Peer-to-peer networks enable people to swap files around the world. Many of these
files contain copyrighted songs, TV shows, or movies. Napster facilitated the exchange of
music files until it was sued by the Recording Industry Association of America (RIAA).
A judge shut down Napster after Napster indicated it could not block 100 percent of
attempted transfers of copyrighted material. However, other free file-sharing services
such as Grokster and StreamCast took Napster's place. A diverse group of movie studios,
recording companies, music publishers, and songwriters sued Grokster and StreamCast.
The US Supreme Court ruled that Grokster and StreamCast could be held liable for the
copyright infringements of their users since they had actively promoted these activities.
Grokster shut down its peer-to-peer network and paid $50 million to copyright holders.
Despite these legal victories by the entertainment industry, popular Web sites such as the
Pirate Bay continue to facilitate the exchange of copyrighted materials on peer-to-peer
networks. Meanwhile, the RIAA has sued or demanded out-of-court settlements from
individuals who allegedly have distributed large numbers of copyrighted songs via the
Internet. These legal actions have reduced the percentage of Internet users who illegally
download music, or at least the percentage of Internet users who are willing to admit to
doing it.
Until the mid-1960s, there was no intellectual property protection for computer
software other than trade secrets. Now, both copyrights and patents are used to protect
software. The case of Apple Computer v. Franklin Computer demonstrates that object
code as well as source code is protected by copyright. The area of software patents is
highly controversial. There are a large number of bad software patents, and many soft-
ware patents have been issued for obvious inventions. Large corporations are stockpiling
software patents, so that if they are sued for infringing another company's patent, they
can retaliate with their own patent infringement countersuit.
The open-source movement is an alternative to the more conventional proprietary
model of software development. A great deal of the software that keeps the Internet
running is open-source software. Linux is a popular operating system for servers. In
addition, many low-cost netbook computers are also using the Linux operating system.
The Android operating system is the most popular platform for smartphones. Popular
open-source desktop applications are Firefox and OpenOffice.org.
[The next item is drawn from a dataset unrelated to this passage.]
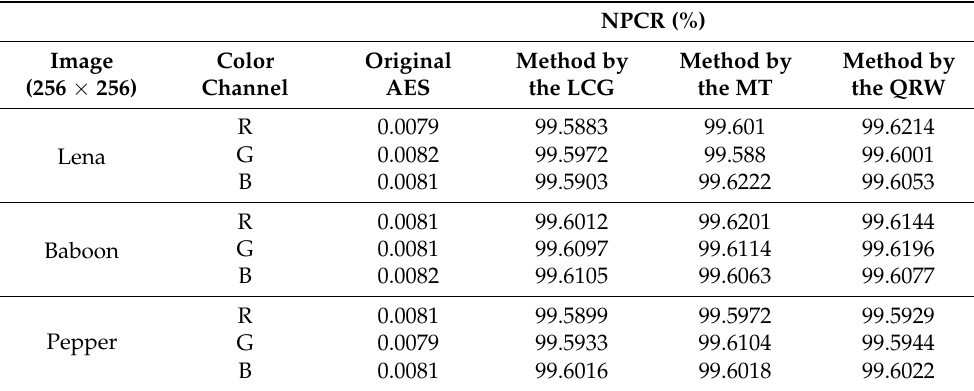
Table 7. NPCR result of the original AES and the proposed methods.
We examined the question, “Should we give intellectual property protection to
software?” There are both rights-based and utilitarian arguments why we ought to give
intellectual property protection to software. The first argument is based on the notion of
just deserts. It relies upon a natural right to intellectual property, which as we have seen is
a weak right at best. The second argument is based on a chain of consequences: copying
leads to a loss of revenue, which leads to a decline in software production, which harms
society. Taken as a whole, the second argument is not strong. In short, we concluded the
arguments for providing intellectual property protection to software are weak.